│ HDBSCAN · SHAP │ │ 55 routes · 14 pp │
└────────────────────┘ └────────────────────┘
Services
| Service | Language | Description | Interface |
|---|---|---|---|
| sentinel | Go 1.24.6 | TLS/TCP packet capture via libpcap, JA4/JA3 fingerprint generation | UNIX socket → network.socket |
| mod-reqin-log | C11 | Apache HTTPD module, HTTP request JSON logging | UNIX socket → http.socket |
| correlator | Go 1.24.6 | Hexagonal architecture, correlates HTTP+TLS events by src_ip:src_port |
ClickHouse INSERT (Native TCP) |
| bot-detector | Python 3.11 | Triple-voice ML ensemble (EIF+AE+XGB), HDBSCAN campaigns, SHAP explainability | ClickHouse read/write, HTTP :8080 |
| dashboard | Python 3.11 | SOC analyst dashboard: 55 routes, 15 templates, 14 pages | HTTP :8000 |
Shared Libraries
| Library | Language | Description |
|---|---|---|
| go/ja4common | Go | Logger, config loader, graceful shutdown handler, IP filter |
| python/ja4_common | Python | ClickHouseClient singleton, ClickHouseSettings (pydantic-settings) |
Quickstart
Prerequisites
- Docker (with BuildKit) and Docker Compose
make- No native Go, Python, or C toolchains required — all builds run inside Docker
Build All Services
make build-all
Run All Tests
make test-all
Build RPM Packages
make rpm-all
# RPMs written to services/<service>/dist/rpm/el{8,9,10}/
Scripts
Helper scripts are located in scripts/:
| Script | Description |
|---|---|
init-stack.sh |
Full ClickHouse stack initialization — deploys schema, loads CSV data, verifies all components |
import-prod-data.sh |
Imports pre-exported production data into the dev database with dynamic date shifting |
reload-prod-logs.sh |
Exports http_logs from production and re-imports into the dev database |
update-csv-data.sh |
Downloads and generates all CSV reference data (bot IPs, JA4 signatures, ASN reputation) |
generate_bot_ip.py |
Generates bot_ip.csv from known scanner/bot sources + Tor exit nodes |
generate_bot_ja4.py |
Generates bot_ja4.csv from known bot TLS fingerprints |
generate_asn_data.py |
Generates asn_reputation.csv (ASN→label mapping) |
generate_browser_ja4.py |
Generates browser JA4 reference data for legitimate browser detection |
Corresponding Makefile targets:
make init-stack # runs scripts/init-stack.sh
make import-prod-data # runs scripts/import-prod-data.sh
make init-and-import # init-stack + import-prod-data
make reload-prod-logs # runs scripts/reload-prod-logs.sh
Integration Tests
Full-stack integration tests run against Docker Compose with a real ClickHouse instance:
make test-integration # 8 phases: build → start → schema → traffic → pipeline → dashboard → bot-detector → sentinel
make test-integration-keep # same but leaves stack running after
make test-integration-down # tear down integration stack
The integration test suite is located in tests/integration/ and resets the database between runs.

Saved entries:
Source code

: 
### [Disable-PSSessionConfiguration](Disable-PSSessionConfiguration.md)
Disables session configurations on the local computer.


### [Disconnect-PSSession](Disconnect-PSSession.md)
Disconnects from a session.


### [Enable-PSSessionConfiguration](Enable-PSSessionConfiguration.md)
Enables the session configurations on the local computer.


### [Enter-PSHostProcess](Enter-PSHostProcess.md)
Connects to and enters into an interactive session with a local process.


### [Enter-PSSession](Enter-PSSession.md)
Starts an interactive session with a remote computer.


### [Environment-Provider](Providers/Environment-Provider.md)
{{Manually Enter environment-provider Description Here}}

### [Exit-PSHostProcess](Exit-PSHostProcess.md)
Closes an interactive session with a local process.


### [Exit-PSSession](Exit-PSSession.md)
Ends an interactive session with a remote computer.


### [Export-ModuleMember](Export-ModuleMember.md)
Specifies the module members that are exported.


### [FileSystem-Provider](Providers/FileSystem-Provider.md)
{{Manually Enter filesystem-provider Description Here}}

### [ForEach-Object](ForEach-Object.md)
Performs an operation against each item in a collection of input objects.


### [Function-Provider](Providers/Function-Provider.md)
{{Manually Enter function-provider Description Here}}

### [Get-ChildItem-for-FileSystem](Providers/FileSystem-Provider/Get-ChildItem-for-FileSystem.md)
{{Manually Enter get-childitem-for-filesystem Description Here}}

REQUIRED ACTIONS>
1) Summarize the project overview in two sentences.
2) Carry the project overview forward from its final sentence.

ANSWERS BY ITEM>
1) The project is made up of five services (sentinel, mod-reqin-log, correlator, bot-detector and dashboard) written in Go, C and Python, along with shared Go and Python libraries. All builds run inside Docker through make targets for building, testing and producing RPM packages, helper scripts handle ClickHouse stack setup and data import, and full-stack integration tests run against Docker Compose with a real ClickHouse instance.

2)
Documentation
| Document | Description |
|---|---|
| Architecture | System architecture, data flow, component interactions |
| Deployment | Step-by-step production deployment guide |
| Development | Build, test, package, and extend the platform |
| Database Schema | Every ClickHouse table, view, dictionary, and materialized view |
| Database Migrations | Migration order, application, verification, and rollback |
| Commenting Standard | Code commenting conventions (French comments, English identifiers) |
| Thesis Reference | Academic reference: HTTP traffic detection techniques |
| Audit vs Thesis | Comparison between platform implementation and thesis techniques |
Service Documentation
- Sentinel — TLS/TCP capture daemon (Go + libpcap)
- mod-reqin-log — Apache HTTP logging module (C11)
- Correlator — HTTP/TLS event correlation engine (Go)
- Bot Detector — Triple-voice ML anomaly detection (Python)
- Dashboard — SOC analyst dashboard and API (FastAPI)
Shared Library Documentation
- go-ja4common — Go shared library (logger, config, shutdown, ipfilter)
- python-ja4common — Python shared library (ClickHouse client, settings)
Go Workspace
The repository uses a Go workspace (go.work) to link the Go modules:
go 1.24.6
use (
./services/sentinel
./services/correlator
./shared/go/ja4common
)
Both Go services have a replace directive in their go.mod pointing to ../../shared/go/ja4common. The workspace takes precedence for local development; the replace is needed for Docker builds where go.work is not available.
License
See individual service directories for license information.